# Bigorange XVIII



## Bob S

Wilh Wilhelmsen's *BIGORANGE XVIII * alongside *HMS BELFAST * in the Pool of London during May 1990


----------



## thunderd

*Bigorange*

Hi Bob she does look unusual, what was her special purpose and what is the big canvas covered thing on the stern?


----------



## Bob S

Hi Thunderd, she's a well simulation vessel built in 1984 and 3719 tons gross.


----------



## julian anstis

What's a well simulation vessel...for us un-educated mortals Bob....??


----------



## Bob S

Don't ask me Julian, I got it out of a book!


----------



## Bob S

To see what this vessel does:

http://www.oilfield.slb.com/content/services/stimulation/vessels/bigorangevxiii.asp


----------



## Guest

Bob S said:


> Hi Thunderd, she's a well simulation vessel built in 1984 and 3719 tons gross.
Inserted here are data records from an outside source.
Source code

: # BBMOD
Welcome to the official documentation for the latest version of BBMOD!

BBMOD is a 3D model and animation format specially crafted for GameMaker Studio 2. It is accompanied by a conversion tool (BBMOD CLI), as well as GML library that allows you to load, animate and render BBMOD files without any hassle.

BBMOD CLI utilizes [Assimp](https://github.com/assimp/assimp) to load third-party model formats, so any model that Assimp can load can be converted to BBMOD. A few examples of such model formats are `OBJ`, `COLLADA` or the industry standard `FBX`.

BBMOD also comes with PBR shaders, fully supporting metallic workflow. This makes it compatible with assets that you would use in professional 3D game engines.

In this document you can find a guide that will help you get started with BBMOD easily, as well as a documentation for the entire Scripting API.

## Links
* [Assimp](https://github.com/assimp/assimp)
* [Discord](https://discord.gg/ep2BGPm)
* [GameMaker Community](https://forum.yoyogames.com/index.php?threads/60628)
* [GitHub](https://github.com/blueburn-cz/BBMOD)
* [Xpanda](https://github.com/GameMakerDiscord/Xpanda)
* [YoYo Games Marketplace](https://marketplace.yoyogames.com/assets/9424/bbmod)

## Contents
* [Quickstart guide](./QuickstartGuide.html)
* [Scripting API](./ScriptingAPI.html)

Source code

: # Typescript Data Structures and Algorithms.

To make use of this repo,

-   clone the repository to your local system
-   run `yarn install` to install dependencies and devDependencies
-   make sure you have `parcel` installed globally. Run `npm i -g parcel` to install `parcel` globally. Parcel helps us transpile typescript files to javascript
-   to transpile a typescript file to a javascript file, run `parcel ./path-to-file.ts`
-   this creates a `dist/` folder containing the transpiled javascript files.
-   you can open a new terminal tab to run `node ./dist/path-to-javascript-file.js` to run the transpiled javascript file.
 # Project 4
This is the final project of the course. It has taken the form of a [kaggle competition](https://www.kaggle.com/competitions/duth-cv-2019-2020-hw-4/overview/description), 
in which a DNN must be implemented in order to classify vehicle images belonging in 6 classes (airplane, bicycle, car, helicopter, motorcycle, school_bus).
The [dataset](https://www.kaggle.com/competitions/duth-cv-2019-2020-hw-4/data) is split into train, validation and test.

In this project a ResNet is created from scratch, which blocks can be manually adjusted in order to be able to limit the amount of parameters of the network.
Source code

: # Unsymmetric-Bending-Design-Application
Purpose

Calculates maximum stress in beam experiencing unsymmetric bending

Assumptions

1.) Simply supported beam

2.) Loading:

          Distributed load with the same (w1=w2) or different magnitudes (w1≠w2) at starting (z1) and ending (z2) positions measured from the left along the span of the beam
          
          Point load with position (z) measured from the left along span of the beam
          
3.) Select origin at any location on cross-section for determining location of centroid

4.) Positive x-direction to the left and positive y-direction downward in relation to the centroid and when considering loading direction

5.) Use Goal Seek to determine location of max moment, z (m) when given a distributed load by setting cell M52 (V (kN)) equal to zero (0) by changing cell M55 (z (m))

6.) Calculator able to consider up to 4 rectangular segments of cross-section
The link says *stimulation* not simulation. So now that's cleared up, it must be blindingly obvious what it does.


----------



## julian anstis

They must be queueing ten deep to sign on there.........


----------



## Bob S

Sorry, slip of a key....


----------



## Guest

Bob S said:


> Sorry, slip of a key....


Fair enough Bob, but if you'd got it right, we could have started with the smutty jokes six posts ago.
(*))


----------



## wowbagger

Hi all, I used to work on the Bigorange XVIII and was on board at the time this photo was taken. I thought you might be interested in knowing a little more about her, We were on a PR trip to allow our customers to see the vessel and we had previously visited Stavanger and Copenhagen. We had a tent up on the back to give some shelter. The purpose of the vessel is to stimulate oil and gas wells to produce more oil and/or gas, she is based in Montrose in Eastern Scotland.
If you want to know more, please feel free to ask.
Robert.


----------



## John Rogers

What do you do? tickle the Bottom of the wells to produce.
John


----------



## jim barnes

John Rogers said:


> What do you do? tickle the Bottom of the wells to produce.
> John


 NO but after tickling the bottom possibly give a good blow job??? (Night)


----------



## John Rogers

Well you cant beat that for sure.
John


----------



## wowbagger

There are two ways to do it depending on the type of rock containing the oil/gas. If the rock is acid soluble, pump gelled sea water down the well at high rates(2500 gals/min) to hydraulically fracture the rocks, then pump hydrochloric acid into the fracture to open up the natural pores and fractures in the rock. This results in a highly permeable "pathway" for the oil/gas to flow through and higher production. If the rock is not acid soluble, a fracture is created in the same way and then sand is added to the gel, it is transported into the fracture and when you stop pumping the sand props the fracture open, resulting in a highly permeable pathway. All these fluids are pumped via two flexible high pressure hoses, stored on reels on the stern of the boat. Inside the boat are(IIRC) :- 9 high pressure pumps, a large (2000gal) blender, 4 large sand bins( total about 1.2 million lbs), numerous small tanks and pumps, 4 acid tanks for 36% hydrochloric acid(total 120000gals), 4 liquid nitrogen tanks and pumps and a control room to run it all from.


----------



## R58484956

Welcome Robert to the site enjoy it and all it has to offer, and thanks for the explanation.


----------



## igater

I sailed here as DP mate for a short job about ten years ago. This was out of Montrose to Ekofisk for a single well. Good ship and good money.


----------



## scottyb

The Bigorange is now painted blue just to confuse everyone


----------



## csl

Can you tell me more detail about BIGORANGE XVIII?
I hope see some draws of the vessel?


----------